日本式流暢英語が通じないのは?【中津燎子のエッセイ】

昔戦争があった時

占領と英語 その2

顔役は日頃のおちつきはどこへやら、そわそわと汗をふきながら、
「すまんけどなあ、進駐軍の基地に二日間程労働奉仕に行ってもらえんだろうか。」
要するに米軍が、近くの航空基地に進駐して来て、設営作業に入ったが人手不足なので近辺の町村から若い労働力を募集した、と言うわけらしい。しかし、近辺の町や村に屈強の若者なんている筈がない。終戦になってまだ二ヶ月もたっていないから、生き残りの兵士たちは、運がよければ復員船にゆられている真最中である。村に現在いるのは女子供と老人だけであった。

「アメリカさんが言うには、十八才以上四十才以下の男を集めてくれ、ちゅうことじゃが、そんなことできるわけない。どこの部落も男は戦死してしまったか、まだ戦地にいて、帰る保証もないんじゃ。」
顔役の老人はしゃべっているうちに感情がこみあげて来て、涙をポロポロこぼした。

だまってきいていた兄が、なだめるように手をひろげて、 
「僕で役に立つなら行って何でもしますから、心配しないで下さい。大丈夫ですよ」
そして、家族が心配顔で物も言えずに突っ立っている前を、兄は海軍の作業着に着替えて、役場の人と共に米兵が運転するジープに乗りこんで、手をふりながら去って行った。

そしてそれきり二週間たってももどって来なかった。私たち家族の心配は恐怖に変わり、父は再三、役場に行っては「うちの息子はどうなったのか?」と問いつめた。兄は司令官と約束した通り、「戦争犯罪人」として逮捕されても「他言無用」と命じられたことについては死んでも言う筈がない。ひょっとしたら米軍に拘束され、日夜きびしい尋問をうけているのではないか?と家族はいても立ってもいられなかった。正直言って兄は帰宅以来、極端に無口で、自分の過去の行動、生活、軍の動向、その他初期の飛行訓練で乗った練習機の機種名でさえ口に出さなかった。山形から歩き通した旅の話以外、だんまりを続けていたのである。

役場も心配して、係りの職員を米軍基地に派遣してくれたが、兄に面会出来ないのだそうだ。父は、又問いつめた。
「何故、あうことが出来ないのか?」
「仕事が忙しいのだそうだ。」
「一体、何の仕事をしているのか?」
「最初は、皆と一所に土木作業をやっていたのだけれど、二日目には全部のグループの作業現場をまわって、通訳をするようになったらしいです」
「通訳?」
父は仰天した。

三週間目の夕方、役場の人と共に顔役のおぢさんがやって来て、
「もう安心です。土木作業もきりがついてこの週末に息子さんは帰って来ます。色々と働いたり、通訳をしてくれたり、一人で何役もこなしてくれて、ホントにお礼の申しあげようもないです。」
「通訳って英語の、通訳ですか?」

抽出資料:

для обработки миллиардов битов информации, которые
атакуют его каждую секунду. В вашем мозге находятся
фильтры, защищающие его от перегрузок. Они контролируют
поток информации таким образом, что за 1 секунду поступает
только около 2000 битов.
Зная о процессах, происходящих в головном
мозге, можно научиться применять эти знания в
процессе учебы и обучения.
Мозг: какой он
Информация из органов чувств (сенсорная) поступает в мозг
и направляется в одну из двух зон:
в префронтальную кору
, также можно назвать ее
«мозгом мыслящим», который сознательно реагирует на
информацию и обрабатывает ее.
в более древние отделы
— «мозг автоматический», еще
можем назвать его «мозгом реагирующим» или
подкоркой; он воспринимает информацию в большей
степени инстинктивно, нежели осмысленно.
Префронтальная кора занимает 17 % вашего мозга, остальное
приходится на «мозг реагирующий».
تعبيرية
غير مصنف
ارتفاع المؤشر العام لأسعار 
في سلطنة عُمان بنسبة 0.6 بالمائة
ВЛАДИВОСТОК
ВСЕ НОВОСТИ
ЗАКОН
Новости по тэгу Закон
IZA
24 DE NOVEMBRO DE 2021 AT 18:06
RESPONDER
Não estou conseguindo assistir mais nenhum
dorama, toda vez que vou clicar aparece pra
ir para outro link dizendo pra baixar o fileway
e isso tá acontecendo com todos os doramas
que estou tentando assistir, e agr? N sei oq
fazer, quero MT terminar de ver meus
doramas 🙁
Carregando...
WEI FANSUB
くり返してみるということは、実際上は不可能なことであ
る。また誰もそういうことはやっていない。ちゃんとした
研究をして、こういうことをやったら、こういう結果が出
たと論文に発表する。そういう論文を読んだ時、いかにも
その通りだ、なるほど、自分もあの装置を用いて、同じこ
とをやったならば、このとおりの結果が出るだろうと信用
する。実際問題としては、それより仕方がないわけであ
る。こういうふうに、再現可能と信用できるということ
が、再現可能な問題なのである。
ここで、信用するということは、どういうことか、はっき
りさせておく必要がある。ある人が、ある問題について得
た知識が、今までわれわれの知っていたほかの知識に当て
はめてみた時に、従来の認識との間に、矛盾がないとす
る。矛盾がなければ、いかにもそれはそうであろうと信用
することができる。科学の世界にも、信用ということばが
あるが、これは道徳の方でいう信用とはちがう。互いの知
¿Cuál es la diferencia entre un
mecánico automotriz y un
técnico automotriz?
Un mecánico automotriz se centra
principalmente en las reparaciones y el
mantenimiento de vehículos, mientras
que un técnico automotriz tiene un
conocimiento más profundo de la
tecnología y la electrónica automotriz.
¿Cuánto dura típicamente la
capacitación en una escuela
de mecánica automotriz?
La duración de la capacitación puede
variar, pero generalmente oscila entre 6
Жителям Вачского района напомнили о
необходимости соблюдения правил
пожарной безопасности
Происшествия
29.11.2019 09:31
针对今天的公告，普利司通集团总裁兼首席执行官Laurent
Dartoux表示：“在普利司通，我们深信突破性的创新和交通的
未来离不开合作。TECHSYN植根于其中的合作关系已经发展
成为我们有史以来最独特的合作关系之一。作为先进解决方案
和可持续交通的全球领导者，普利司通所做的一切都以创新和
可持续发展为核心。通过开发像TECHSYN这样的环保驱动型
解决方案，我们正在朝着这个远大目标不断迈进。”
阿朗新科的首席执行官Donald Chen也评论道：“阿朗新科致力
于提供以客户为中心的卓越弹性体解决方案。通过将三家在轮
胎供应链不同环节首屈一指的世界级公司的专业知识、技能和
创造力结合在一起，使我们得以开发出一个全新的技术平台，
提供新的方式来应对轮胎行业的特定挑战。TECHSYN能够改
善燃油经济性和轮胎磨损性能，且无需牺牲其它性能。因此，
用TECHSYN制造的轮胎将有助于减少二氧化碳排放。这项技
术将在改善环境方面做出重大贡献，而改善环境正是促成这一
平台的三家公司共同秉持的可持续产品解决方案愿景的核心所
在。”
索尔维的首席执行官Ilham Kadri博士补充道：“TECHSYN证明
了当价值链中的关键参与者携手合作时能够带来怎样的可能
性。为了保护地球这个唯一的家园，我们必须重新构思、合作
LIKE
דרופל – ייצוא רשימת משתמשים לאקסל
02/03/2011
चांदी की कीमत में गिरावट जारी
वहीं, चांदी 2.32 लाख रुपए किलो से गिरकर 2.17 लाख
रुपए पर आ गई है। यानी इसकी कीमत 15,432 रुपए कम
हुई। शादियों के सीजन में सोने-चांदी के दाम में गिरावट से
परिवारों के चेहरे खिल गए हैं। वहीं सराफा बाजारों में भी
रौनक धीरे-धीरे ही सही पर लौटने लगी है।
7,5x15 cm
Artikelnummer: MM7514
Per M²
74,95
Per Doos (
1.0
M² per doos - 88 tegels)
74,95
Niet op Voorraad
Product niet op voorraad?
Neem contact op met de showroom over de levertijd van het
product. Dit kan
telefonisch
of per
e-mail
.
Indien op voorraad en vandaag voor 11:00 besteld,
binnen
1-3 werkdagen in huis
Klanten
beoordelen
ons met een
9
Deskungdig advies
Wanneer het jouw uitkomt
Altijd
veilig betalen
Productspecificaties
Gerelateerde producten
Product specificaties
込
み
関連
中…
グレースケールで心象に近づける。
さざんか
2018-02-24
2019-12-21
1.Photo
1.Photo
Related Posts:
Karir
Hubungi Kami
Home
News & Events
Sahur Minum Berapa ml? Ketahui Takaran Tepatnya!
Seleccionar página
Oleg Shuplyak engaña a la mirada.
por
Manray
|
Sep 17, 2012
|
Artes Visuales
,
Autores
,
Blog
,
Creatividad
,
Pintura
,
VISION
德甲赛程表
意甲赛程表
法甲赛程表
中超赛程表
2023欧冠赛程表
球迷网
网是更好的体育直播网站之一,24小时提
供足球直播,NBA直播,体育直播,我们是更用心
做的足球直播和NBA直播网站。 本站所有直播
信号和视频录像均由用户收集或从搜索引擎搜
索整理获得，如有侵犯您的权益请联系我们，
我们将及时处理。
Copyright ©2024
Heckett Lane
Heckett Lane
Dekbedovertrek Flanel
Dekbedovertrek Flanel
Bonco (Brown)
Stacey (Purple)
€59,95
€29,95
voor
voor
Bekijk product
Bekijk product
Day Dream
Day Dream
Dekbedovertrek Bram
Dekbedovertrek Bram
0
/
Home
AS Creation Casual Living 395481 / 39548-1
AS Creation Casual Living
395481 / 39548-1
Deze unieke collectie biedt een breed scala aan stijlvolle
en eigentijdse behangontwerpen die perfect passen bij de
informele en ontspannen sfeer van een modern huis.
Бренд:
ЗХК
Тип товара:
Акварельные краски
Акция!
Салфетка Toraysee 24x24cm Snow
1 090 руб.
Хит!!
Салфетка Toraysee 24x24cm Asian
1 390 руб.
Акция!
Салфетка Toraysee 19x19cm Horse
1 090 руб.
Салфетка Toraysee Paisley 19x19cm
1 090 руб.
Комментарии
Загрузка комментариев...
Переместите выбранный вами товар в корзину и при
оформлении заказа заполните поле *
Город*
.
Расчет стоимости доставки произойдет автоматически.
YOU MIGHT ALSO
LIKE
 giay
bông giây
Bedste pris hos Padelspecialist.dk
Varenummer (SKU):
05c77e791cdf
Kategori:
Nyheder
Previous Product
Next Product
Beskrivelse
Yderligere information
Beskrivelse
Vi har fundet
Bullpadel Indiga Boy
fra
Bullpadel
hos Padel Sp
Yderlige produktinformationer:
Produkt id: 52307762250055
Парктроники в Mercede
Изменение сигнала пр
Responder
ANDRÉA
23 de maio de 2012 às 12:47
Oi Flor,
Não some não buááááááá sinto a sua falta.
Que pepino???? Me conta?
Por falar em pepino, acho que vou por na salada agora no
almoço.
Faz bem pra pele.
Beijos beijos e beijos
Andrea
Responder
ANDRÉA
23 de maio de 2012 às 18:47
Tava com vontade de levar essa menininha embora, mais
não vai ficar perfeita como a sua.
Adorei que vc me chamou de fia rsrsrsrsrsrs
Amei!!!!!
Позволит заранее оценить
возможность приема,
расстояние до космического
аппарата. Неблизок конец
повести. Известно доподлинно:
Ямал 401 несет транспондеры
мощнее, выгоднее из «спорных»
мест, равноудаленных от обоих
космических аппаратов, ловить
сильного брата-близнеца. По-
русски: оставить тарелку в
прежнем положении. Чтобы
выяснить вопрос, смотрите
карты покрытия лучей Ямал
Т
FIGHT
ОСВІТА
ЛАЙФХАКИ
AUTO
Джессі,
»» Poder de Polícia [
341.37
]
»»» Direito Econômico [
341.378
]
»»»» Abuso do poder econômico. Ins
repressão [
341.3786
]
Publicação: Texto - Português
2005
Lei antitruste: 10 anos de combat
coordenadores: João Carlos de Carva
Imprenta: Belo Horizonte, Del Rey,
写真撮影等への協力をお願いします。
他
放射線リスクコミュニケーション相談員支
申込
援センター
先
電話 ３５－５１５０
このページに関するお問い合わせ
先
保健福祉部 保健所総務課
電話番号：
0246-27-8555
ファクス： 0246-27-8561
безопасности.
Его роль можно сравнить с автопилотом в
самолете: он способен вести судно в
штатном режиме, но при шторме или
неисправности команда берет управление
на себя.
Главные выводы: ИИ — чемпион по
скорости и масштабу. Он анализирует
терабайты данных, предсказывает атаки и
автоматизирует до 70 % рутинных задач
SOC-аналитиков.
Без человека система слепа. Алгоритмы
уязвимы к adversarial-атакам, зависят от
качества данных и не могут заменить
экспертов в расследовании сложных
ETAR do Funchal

やること:
A - 本文によると、アメリカ側はどの年齢の男を集めるよう求めたか。
B - 本文の「だまってきいていた兄が、なだめるように手をひろげて、」から始まり「んまりを続けていたのである。」で終わる部分を、「兄」を「長男」に置き換えて書き直してください。
C - 本文の一文「村に現在いるのは女子供と老人だけであった。」を英語に訳せ。
抽出資料の項目は本文とは関係がない。

解答:
A - 十八才以上四十才以下の男。

B -
だまってきいていた長男が、なだめるように手をひろげて、 
「僕で役に立つなら行って何でもしますから、心配しないで下さい。大丈夫ですよ」
そして、家族が心配顔で物も言えずに突っ立っている前を、長男は海軍の作業着に着替えて、役場の人と共に米兵が運転するジープに乗りこんで、手をふりながら去って行った。

そしてそれきり二週間たってももどって来なかった。私たち家族の心配は恐怖に変わり、父は再三、役場に行っては「うちの息子はどうなったのか?」と問いつめた。長男は司令官と約束した通り、「戦争犯罪人」として逮捕されても「他言無用」と命じられたことについては死んでも言う筈がない。ひょっとしたら米軍に拘束され、日夜きびしい尋問をうけているのではないか?と家族はいても立ってもいられなかった。正直言って長男は帰宅以来、極端に無口で、自分の過去の行動、生活、軍の動向、その他初期の飛行訓練で乗った練習機の機種名でさえ口に出さなかった。山形から歩き通した旅の話以外、だんまりを続けていたのである。

C - The only people now in the village were women, children, and old people.